PASSAGE SHOWN START
That level of specificity shapes everything downstream—script length, format choice, how success gets measured after launch. A narrow focus produces a more effective video. Trying to cover multiple objectives in one video is how you end up with a 20-minute video nobody finishes.
Step 2: Know Your Industrial Audience
Identify who this video serves before writing a single line of script:
- Skill level: Are these experienced operators or first-week hires?
- Language and literacy needs: Does this workforce require bilingual content or simplified vocabulary?
- Viewing conditions: Break room on a shared screen? Mobile device on the plant floor? Group onboarding session?
- Shift patterns: Will workers watch this mid-shift, and does that affect attention span and appropriate length?
Audience profile decisions directly shape tone, pacing, vocabulary, and how long the video should run. A video written for engineers will lose floor workers in the first two minutes.
Step 3: Choose the Right Video Format and Style
| Format | Best suited for |
|---|---|
| Live-action on-site | Physical procedures, equipment operation, PPE demonstrations |
| Animation | Hazardous processes too dangerous to film directly; internal system diagrams |
| Screen recording | Software dashboards, machinery control interfaces |
| Blended (live + animation) | Complex industrial processes needing both demonstration and explanation |
Live-action is the default for most industrial training content—workers respond to seeing actual equipment and real procedures. Animation earns its place when the process can't be safely filmed, or when the internal mechanics of a system need to be shown in a way cameras can't capture.
Blare Video has used exactly this blended approach: their perlite industrial video combined documentary-style facility footage with animated sequences to explain processes that standard camera work couldn't communicate on its own.
Step 4: Write the Script and Create a Storyboard
Write for the ear, not the page. Short sentences. Plain language. One concept per segment.
PASSAGE SHOWN END
DATASET RECORDS START
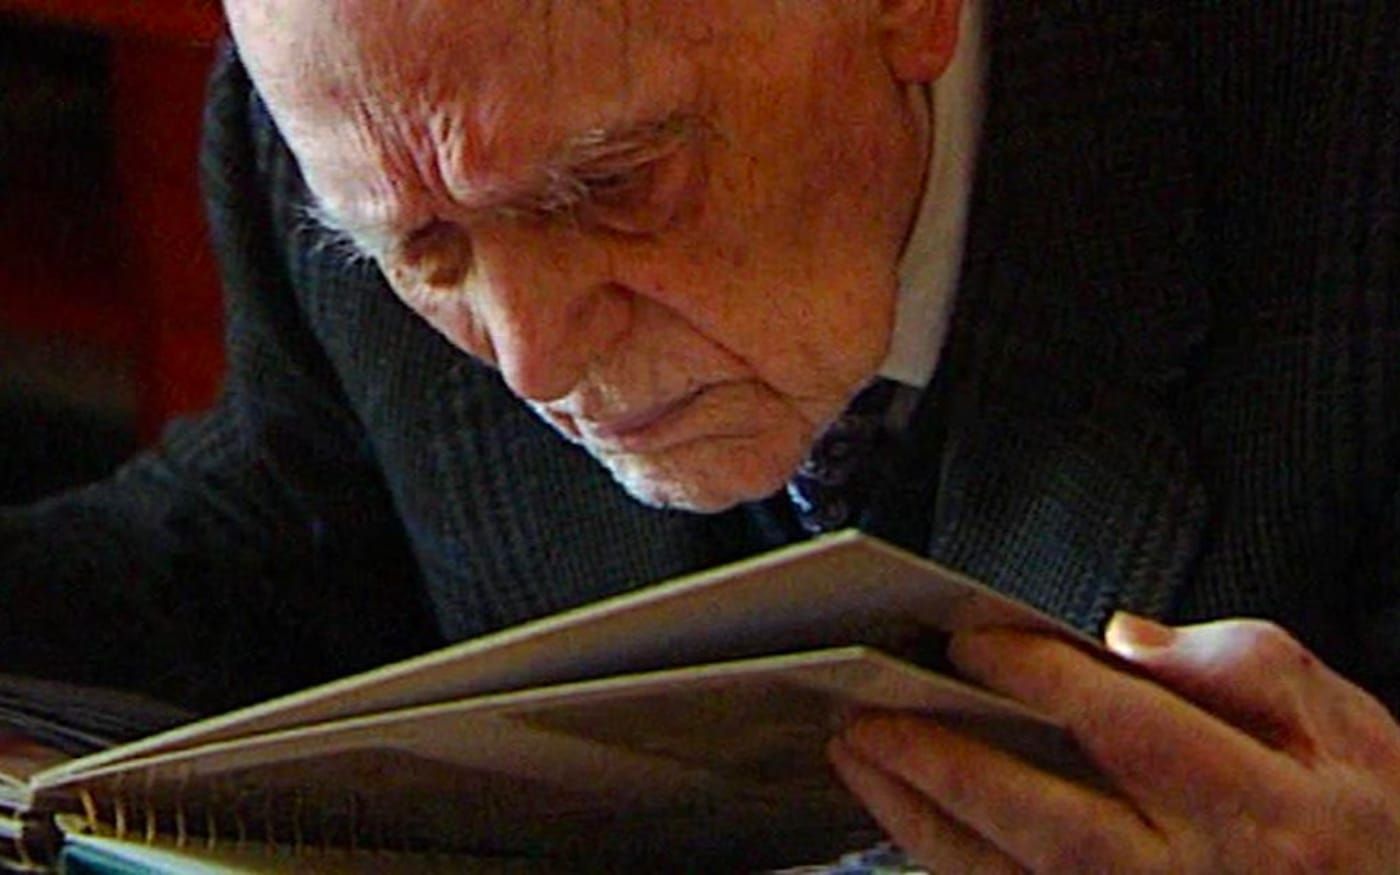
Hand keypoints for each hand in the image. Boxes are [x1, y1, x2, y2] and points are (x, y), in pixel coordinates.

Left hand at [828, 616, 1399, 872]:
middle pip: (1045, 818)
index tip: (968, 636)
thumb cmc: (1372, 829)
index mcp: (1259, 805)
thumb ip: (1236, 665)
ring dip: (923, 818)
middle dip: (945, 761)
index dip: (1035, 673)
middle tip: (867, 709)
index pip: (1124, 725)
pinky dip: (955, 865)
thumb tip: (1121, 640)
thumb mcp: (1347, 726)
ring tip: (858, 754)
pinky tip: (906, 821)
DATASET RECORDS END
DATASET RECORDS START
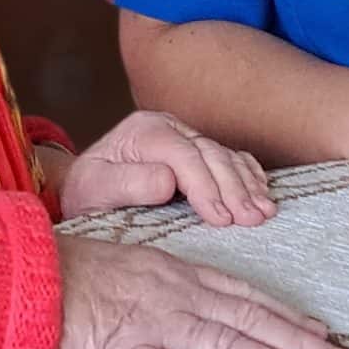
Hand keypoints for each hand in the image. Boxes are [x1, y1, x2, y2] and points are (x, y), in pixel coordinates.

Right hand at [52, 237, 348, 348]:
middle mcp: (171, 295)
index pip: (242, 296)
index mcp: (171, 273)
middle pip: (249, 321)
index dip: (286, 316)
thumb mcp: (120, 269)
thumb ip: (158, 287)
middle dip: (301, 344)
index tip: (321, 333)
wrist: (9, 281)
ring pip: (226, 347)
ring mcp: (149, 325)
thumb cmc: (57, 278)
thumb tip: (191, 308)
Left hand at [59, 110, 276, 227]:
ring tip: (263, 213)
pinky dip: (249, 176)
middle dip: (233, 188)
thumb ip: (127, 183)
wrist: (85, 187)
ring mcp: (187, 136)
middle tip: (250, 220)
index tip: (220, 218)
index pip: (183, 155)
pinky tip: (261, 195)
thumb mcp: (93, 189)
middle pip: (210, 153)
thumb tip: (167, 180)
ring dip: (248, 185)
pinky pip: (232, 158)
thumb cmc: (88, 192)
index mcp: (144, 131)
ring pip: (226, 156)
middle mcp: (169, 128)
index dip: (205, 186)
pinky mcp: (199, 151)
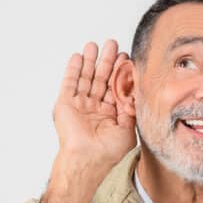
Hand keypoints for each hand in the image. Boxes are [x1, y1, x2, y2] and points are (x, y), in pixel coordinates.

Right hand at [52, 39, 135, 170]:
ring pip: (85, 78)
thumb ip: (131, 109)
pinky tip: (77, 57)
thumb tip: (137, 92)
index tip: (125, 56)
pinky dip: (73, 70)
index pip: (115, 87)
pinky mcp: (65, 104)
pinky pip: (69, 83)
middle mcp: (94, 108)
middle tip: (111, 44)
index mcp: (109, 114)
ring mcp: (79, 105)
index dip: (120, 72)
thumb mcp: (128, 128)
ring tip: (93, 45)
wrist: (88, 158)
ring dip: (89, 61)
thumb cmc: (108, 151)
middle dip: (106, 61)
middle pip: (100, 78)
DATASET RECORDS END
DATASET RECORDS START
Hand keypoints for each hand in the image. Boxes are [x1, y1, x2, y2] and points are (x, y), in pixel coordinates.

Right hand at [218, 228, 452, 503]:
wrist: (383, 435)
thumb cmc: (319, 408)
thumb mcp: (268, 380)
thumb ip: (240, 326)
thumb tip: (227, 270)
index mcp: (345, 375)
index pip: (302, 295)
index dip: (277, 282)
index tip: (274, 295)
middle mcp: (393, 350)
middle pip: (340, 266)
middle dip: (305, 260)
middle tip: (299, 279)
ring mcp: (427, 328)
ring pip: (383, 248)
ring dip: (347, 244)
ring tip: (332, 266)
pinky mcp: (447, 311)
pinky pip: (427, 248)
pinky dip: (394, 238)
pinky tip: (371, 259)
DATASET RECORDS END
### PROBLEM A
Which video formats does the table in the industrial training video guide list?
### PROBLEM B
Could you write the next part of the industrial training video guide, starting right after its last sentence?

### TASK RESPONSE A
- Live-action on-site
- Animation
- Screen recording
- Blended (live + animation)

### TASK RESPONSE B
Research on instructional video engagement consistently favors short, segmented content. A study analyzing 6.9 million video-watching sessions found engagement was highest for videos under 3 minutes, with a recommended maximum of around 6 minutes per segment. For industrial training, 2 to 5 minutes per topic is the practical target. Longer subjects belong in a series, not a single extended video.
Storyboarding matters more in industrial production than in most other video formats. A detailed shot list — close-ups of machinery controls, worker demonstrations, on-screen text callouts, warning label overlays — tells the filming crew exactly what footage is needed on site. That clarity eliminates costly re-shoots when you're working around shift schedules and restricted access zones.
Step 5: Film on Location with Professional Production
On-site filming in industrial environments involves challenges that don't exist on a standard corporate shoot:
- Background noise from machinery requires directional microphones and careful audio monitoring
- PPE requirements apply to every crew member on the production floor
- Restricted or hazardous zones require site access planning in advance, not on shoot day
- Shift coordination means filming windows may be narrow and non-negotiable
- Warehouse and factory lighting often requires supplemental lighting to produce clear, usable footage
Blare Video's work with MOS Plastics illustrates how these challenges get managed with proper planning. That production combined drone shots for facility scale with close-up process footage, and added motion graphics in post to fill gaps standard camera angles couldn't cover.
Partnering with a production company experienced in industrial environments means PPE compliance on set, proper audio handling in noisy facilities, and footage that holds up in post-production. Blare Video provides full-service industrial production across major US markets — Los Angeles, San Diego, Phoenix, Dallas, Chicago, New York, and beyond.

Step 6: Edit, Distribute, and Measure Results
Post-production priorities for industrial training videos:
- On-screen text callouts highlighting critical steps
- Safety icons and warning label overlays at appropriate moments
- Captions for environments where workers can't use audio
- Consistent brand treatment throughout all modules in a series
Distribution decisions depend on how and where workers will access the content:
- LMS integration for tracked completion and knowledge checks
- In-app or device-based viewing on plant floor tablets
- Embedded in onboarding portals for new hires
- Group screening in break rooms or training facilities
Key metrics to track after launch:
- Completion rates by department or location
- Knowledge check scores before and after viewing
- Incident rate trends in areas covered by the training
- Time-to-competency for new hires completing the onboarding series
Without measurement, you can't prove the video worked—or identify where it needs to be updated as procedures change.
Key Factors That Affect Industrial Training Video Quality
- Validate every procedure with a subject matter expert (SME) — engineers, safety officers, or experienced operators — before a single shot is filmed. A factually wrong safety video is worse than no video at all.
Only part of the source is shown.